* DATA FOR THIS EXERCISE:

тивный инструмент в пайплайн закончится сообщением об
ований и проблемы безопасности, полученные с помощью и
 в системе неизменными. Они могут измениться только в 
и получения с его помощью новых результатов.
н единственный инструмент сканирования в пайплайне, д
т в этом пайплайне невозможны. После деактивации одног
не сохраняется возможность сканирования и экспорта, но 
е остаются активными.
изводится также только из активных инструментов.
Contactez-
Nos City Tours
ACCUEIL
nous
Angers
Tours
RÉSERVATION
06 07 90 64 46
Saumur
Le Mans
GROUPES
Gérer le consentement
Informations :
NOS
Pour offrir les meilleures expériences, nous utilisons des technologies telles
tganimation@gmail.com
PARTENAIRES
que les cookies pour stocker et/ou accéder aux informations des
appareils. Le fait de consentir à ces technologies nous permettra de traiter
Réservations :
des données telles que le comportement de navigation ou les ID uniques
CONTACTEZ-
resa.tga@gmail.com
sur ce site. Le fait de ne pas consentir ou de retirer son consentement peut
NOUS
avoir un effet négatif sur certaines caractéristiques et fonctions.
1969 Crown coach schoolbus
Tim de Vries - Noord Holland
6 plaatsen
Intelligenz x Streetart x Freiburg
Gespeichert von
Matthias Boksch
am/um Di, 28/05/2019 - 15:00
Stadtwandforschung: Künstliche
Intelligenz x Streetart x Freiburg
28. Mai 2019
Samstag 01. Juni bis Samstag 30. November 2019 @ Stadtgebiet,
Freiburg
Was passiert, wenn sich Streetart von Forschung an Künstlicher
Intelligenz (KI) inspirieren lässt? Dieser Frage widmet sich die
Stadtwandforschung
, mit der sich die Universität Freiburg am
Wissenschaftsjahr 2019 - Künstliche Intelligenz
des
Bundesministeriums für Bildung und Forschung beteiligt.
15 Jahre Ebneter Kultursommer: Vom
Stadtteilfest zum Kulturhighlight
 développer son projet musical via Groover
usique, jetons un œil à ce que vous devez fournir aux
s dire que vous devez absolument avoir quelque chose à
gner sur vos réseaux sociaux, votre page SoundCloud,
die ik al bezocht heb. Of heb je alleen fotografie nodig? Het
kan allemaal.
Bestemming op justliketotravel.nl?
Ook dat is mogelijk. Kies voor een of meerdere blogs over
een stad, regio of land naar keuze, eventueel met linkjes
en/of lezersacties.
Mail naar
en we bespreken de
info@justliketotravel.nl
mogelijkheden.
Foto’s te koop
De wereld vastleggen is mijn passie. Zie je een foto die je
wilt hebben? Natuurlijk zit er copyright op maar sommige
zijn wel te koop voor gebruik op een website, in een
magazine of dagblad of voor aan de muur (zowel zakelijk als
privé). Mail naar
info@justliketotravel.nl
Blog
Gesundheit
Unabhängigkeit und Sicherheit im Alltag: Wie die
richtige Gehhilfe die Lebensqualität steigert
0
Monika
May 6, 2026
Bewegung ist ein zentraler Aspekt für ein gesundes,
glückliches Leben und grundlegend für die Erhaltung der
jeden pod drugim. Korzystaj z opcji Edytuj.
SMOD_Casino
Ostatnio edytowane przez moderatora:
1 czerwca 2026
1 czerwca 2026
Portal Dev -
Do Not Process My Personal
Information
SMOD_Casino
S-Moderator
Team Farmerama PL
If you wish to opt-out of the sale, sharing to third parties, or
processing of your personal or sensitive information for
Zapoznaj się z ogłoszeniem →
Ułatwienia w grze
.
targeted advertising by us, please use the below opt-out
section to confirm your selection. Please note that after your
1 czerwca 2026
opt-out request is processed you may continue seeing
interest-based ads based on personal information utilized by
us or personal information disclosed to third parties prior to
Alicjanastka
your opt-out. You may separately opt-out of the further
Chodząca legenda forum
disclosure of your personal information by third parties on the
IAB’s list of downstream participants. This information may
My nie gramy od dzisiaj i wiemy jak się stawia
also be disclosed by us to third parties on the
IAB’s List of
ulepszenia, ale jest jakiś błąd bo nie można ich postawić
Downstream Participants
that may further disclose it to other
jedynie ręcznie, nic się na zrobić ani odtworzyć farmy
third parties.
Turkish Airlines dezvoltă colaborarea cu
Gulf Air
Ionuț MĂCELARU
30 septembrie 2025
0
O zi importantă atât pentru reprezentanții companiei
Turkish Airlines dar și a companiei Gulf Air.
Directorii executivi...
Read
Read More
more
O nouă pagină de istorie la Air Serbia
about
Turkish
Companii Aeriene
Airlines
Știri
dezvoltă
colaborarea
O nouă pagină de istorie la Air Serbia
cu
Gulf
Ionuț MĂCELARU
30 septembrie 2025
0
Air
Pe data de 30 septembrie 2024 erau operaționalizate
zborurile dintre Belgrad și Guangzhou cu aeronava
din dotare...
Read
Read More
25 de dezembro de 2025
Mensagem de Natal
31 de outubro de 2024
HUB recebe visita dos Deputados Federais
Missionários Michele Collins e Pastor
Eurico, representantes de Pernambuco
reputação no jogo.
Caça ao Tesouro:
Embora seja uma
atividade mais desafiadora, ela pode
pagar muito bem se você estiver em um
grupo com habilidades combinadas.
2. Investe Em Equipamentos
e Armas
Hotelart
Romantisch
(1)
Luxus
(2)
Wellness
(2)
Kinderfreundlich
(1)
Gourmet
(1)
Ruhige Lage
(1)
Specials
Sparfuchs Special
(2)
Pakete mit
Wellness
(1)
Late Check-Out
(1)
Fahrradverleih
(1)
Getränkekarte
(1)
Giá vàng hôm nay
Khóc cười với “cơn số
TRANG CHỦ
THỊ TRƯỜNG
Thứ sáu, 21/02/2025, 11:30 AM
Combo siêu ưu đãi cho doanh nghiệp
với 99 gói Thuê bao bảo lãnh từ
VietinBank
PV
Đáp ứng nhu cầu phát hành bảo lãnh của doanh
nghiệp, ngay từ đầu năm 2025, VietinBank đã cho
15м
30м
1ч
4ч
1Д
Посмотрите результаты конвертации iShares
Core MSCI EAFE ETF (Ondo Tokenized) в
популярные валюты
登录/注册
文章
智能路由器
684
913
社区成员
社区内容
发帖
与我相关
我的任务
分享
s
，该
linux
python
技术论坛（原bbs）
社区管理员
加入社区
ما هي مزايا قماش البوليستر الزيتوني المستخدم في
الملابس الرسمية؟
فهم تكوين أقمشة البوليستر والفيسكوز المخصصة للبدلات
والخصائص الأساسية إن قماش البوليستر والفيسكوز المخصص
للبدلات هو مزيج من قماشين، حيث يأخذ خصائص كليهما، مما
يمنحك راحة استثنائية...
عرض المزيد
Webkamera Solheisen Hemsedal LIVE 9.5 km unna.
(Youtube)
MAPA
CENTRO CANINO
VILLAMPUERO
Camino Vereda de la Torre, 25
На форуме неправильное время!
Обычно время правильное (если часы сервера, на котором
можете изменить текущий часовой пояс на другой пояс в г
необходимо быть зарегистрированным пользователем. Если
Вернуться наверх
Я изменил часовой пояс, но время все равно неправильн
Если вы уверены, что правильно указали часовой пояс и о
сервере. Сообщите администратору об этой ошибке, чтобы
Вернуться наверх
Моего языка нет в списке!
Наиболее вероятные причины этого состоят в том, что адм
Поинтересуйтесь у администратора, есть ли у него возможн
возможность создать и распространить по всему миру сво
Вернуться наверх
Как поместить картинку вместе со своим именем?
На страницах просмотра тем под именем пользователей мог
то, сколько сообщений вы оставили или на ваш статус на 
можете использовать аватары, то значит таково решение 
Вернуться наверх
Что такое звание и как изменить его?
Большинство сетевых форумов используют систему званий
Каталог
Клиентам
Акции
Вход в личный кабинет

* WORK TASK: Pick out each line in the entries above that contains the string "возможность", and copy every such line in full.

* RESPONSE TO THE TASK:
не сохраняется возможность сканирования и экспорта, но 
возможность создать и распространить по всему миру сво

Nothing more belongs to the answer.